A ditadura da democracia
Não dar voz a quem a deve ter tem um nome: ditadura! Esta é a ditadura da democracia!
Por estes dias, é discutido o Orçamento de Estado para o próximo ano, lá para os lados da Assembleia da República Portuguesa!
Ora bem, para um leigo como eu, com formação numa área bem diferente mas com alguma necessidade de fazer contas de deve e haver, um orçamento é uma expressão das despesas necessárias para um determinado objectivo num determinado período de tempo e das receitas indispensáveis para que as contas batam certas.
Simplificando, quanto é que há para gastar sem se endividar!
Sabemos que em política, na política dos governos, endividar-se é “pão nosso de cada dia” porque depois há de vir um imposto para compensar. Mas mesmo assim são necessárias contas, principalmente contas em que a bota jogue com a perdigota.
E é precisamente este bater da bota com a perdigota que deveria estar a ser debatido por estes dias.
Mas não é bem assim, porque acabam, os partidos, a falar de outros assuntos, sejam fracturantes ou corriqueiros, que deveriam ser tratados em sede própria, com discussões abertas e francas sem serem moeda de troca para um qualquer voto de aprovação de um orçamento que é, eventualmente, contrário às suas crenças e ideias.
O nosso Presidente acena com uma crise se assim não fôr: “debatam o Orçamento!, diz ele. “Debatam o Orçamento e aprovem-no dê por onde der, porque eu não quero eleições antecipadas”.
Mas os partidos querem mais e, aproveitando o espectro de crise, exigem mais ao governo, muito para além do que o Orçamento prevê como deve ou haver!
Exigem coisas que o programa do Governo não preconiza, como forma de pagamento de um favor feito ao aprovar um orçamento que não é de todo da sua simpatia: “dás-me esta cenoura e eu aprovo o teu orçamento”. Mais ou menos isto ouvi uma dirigente partidária confessar publicamente.

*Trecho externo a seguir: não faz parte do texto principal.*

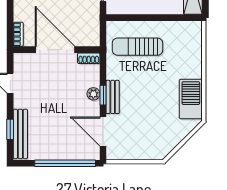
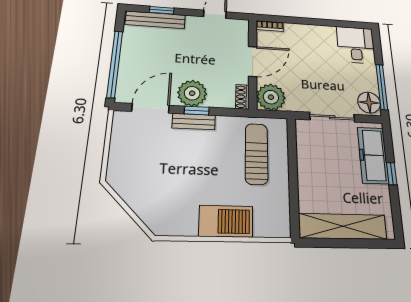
plant: (88, 34) -> (271, 97), added
door: (55, 50) -> (253, 61), width x0.73
plant: (93, 94) -> (192, 93), width x1.88, depth x1.88
barbecue: (191, 99) -> (226, 221), moved

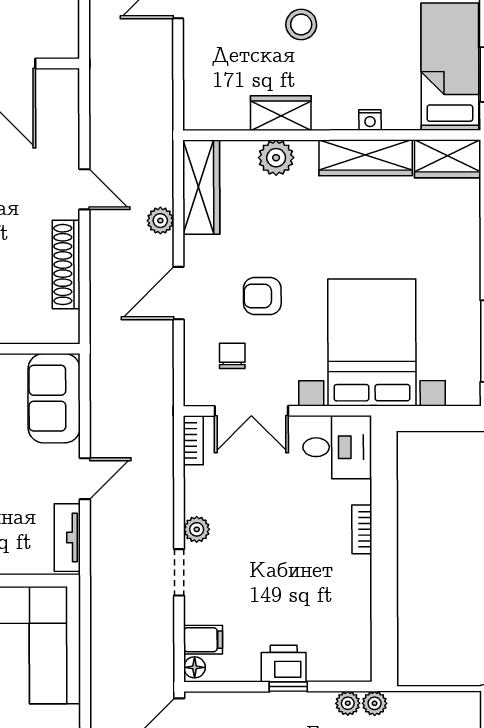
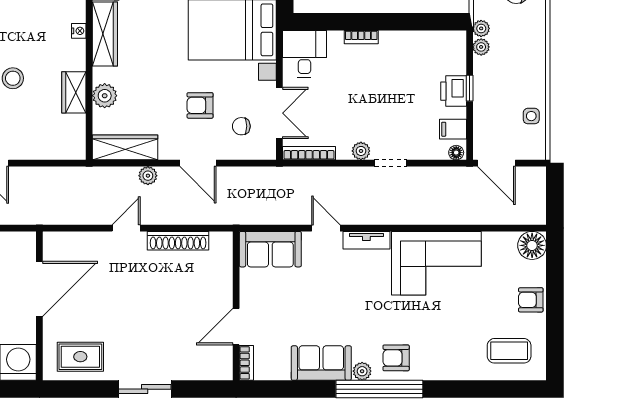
armchair: (262, 296) -> (200, 105), turned 90
bookcase: (193, 440) -> (309, 153), width x1.56
filing cabinet: (203, 640) -> (453, 129), moved, turned -90

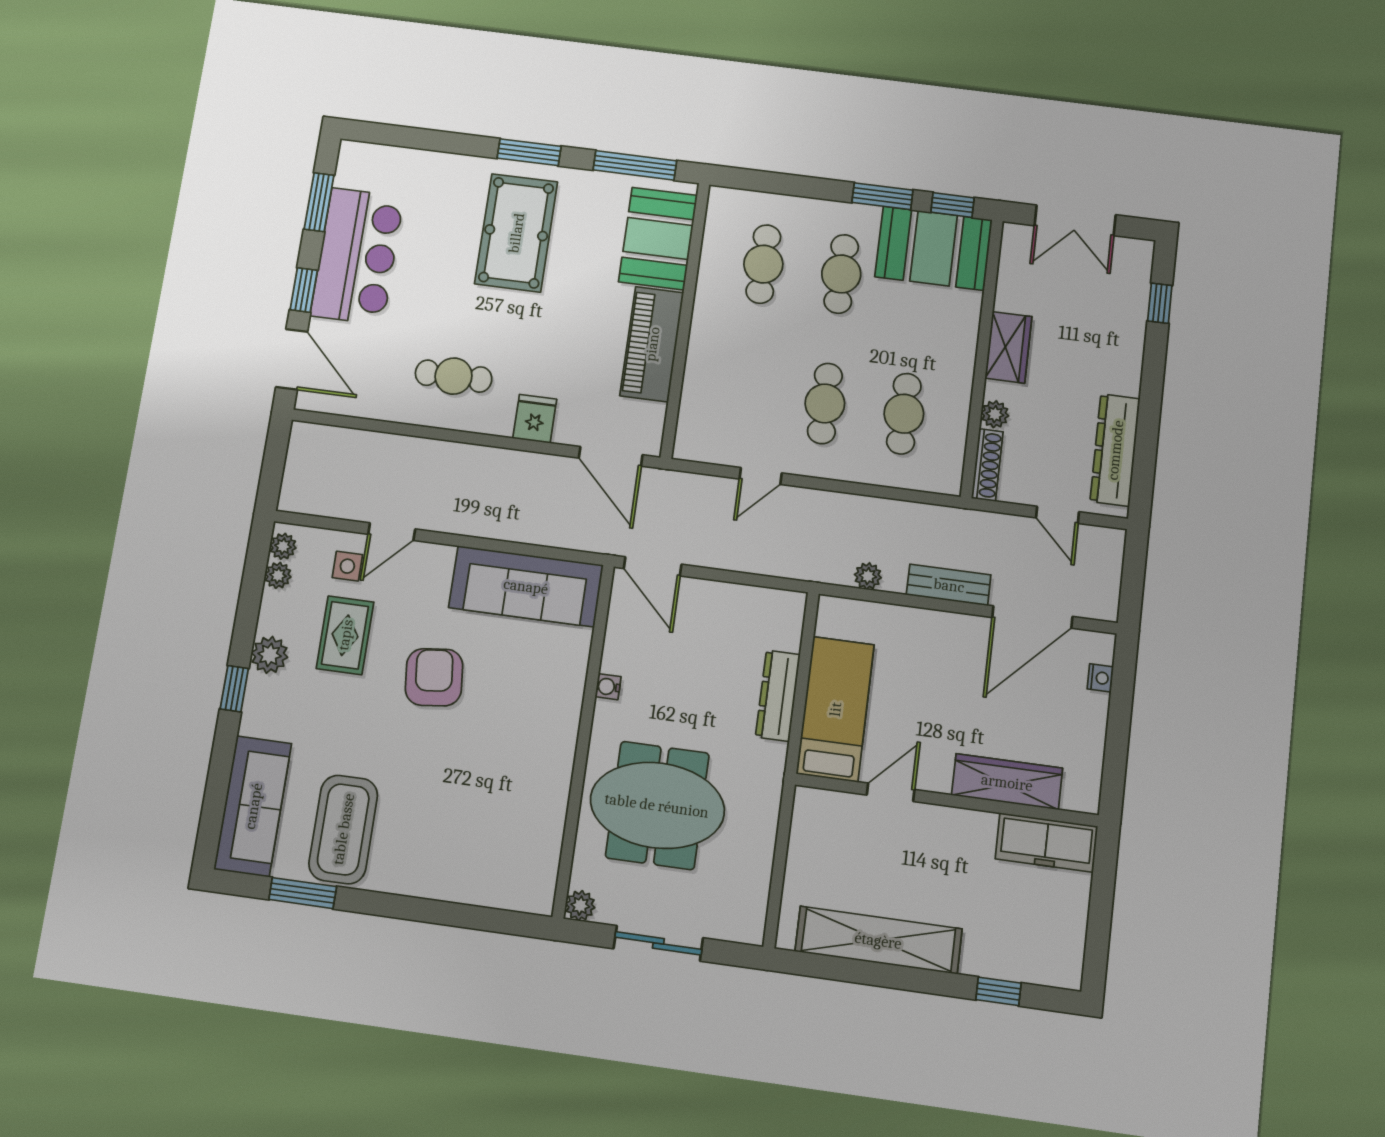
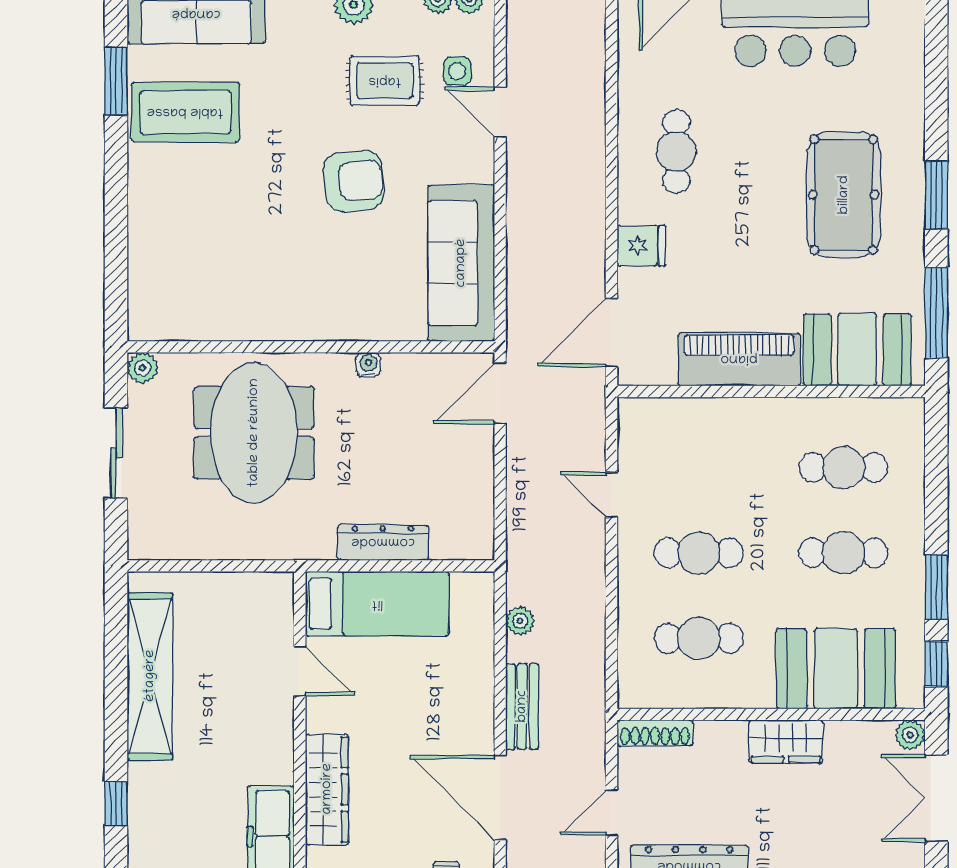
pool table: (516, 233) -> (844, 195), turned 90
booth: (934, 248) -> (836, 669), moved, turned 90
plant: (995, 414) -> (910, 735), moved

O nosso Presidente diz que a eventualidade de eleições antecipadas é, ou pode ser, um atrapalho. Um atrapalho para receber os fundos comunitários da bazuca, um atrapalho para o normal andamento da coisa pública, um atrapalho para as regras da democracia. O nosso Primeiro diz que só sai se fôr bem empurrado (o poder está-lhe entranhado) e que tem de ficar porque senão vem o bicho e come (onde é que já ouvi isto?).
Sempre pensei que as eleições e os seus resultados serviam para isto mesmo: para que quando as pessoas que dizem representar o povo não se entendem, então o povo deve ser chamado a decidir se quer que estas pessoas continuem ou não.
A isto, aprendi, chama-se democracia!
Mas não, aparentemente “vade retro”, que essa coisa de eleições fora daqueles quatro anos a que habitualmente se convencionou chamar de “Legislatura” é coisa que não fica bem. Só dá trabalho, maçada e despesa, e essa coisa de ouvir o povo é coisa que só se deve fazer uma vez a cada quatro anos. Entretanto comam com o que têm e basta!
Assim a democracia fica limitada aos calendários que os políticos definem como os mais convenientes para os seus objectivos e entretanto não se pode dar voz a quem a deve ter.
Não dar voz a quem a deve ter tem um nome: ditadura!
Esta é a ditadura da democracia!
Haja o que houver, aguentem-se por quatro anos, tempo suficiente para os partidos fazerem os arranjinhos que bem entendem à boleia de uns votos a favor por alturas de Orçamento de Estado.
Mas como dizia Churchill (que subscrevo):
“a democracia é o pior dos regimes políticos, mas não há melhor sistema que ela”!
P.S. – reprise por cá no próximo mês!